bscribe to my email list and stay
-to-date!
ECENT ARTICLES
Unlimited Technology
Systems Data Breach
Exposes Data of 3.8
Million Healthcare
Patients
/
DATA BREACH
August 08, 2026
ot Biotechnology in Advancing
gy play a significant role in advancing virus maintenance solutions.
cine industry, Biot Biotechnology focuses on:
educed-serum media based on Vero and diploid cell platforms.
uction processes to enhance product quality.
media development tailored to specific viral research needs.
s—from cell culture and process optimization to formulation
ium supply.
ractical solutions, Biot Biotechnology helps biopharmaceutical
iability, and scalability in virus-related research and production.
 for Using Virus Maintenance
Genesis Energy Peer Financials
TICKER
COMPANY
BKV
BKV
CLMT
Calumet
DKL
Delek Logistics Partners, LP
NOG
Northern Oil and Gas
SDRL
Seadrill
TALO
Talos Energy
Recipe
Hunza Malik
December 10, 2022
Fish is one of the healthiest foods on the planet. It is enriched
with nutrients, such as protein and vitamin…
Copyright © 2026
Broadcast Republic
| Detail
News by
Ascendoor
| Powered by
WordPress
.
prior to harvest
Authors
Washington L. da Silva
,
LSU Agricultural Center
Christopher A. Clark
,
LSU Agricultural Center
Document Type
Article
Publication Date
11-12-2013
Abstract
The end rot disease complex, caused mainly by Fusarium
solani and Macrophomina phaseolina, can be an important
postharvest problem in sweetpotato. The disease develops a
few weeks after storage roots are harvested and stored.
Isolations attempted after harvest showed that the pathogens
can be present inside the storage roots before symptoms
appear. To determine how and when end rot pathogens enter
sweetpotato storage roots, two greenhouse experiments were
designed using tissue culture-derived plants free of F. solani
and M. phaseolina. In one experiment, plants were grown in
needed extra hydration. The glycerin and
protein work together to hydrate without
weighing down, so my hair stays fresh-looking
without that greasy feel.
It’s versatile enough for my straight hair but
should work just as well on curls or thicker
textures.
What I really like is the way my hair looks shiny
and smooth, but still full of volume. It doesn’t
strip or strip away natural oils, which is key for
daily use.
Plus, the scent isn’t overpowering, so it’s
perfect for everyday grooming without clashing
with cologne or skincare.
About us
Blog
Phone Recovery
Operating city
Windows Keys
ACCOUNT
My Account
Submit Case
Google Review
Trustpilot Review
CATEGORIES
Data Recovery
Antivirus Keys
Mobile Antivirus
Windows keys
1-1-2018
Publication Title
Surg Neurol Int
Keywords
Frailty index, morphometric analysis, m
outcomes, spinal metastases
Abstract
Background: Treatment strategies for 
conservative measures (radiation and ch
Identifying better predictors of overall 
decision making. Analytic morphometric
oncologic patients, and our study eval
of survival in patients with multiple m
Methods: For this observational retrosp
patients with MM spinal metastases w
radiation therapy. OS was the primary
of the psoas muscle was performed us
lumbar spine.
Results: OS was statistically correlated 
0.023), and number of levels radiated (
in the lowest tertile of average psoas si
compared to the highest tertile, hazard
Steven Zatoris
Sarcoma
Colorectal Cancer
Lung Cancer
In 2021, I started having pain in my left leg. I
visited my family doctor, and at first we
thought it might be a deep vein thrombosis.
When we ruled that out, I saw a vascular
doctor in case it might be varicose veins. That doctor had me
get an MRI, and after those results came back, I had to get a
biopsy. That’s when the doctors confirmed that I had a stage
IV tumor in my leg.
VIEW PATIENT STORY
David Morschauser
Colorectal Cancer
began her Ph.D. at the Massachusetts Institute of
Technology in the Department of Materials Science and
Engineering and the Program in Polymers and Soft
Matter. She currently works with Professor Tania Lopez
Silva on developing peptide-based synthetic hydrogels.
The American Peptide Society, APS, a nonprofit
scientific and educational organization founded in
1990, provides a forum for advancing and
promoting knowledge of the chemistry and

Problem requirements
Your task is to copy each line from the material above that includes the word "pathogens".

Solution
Isolations attempted after harvest showed that the pathogens
appear. To determine how and when end rot pathogens enter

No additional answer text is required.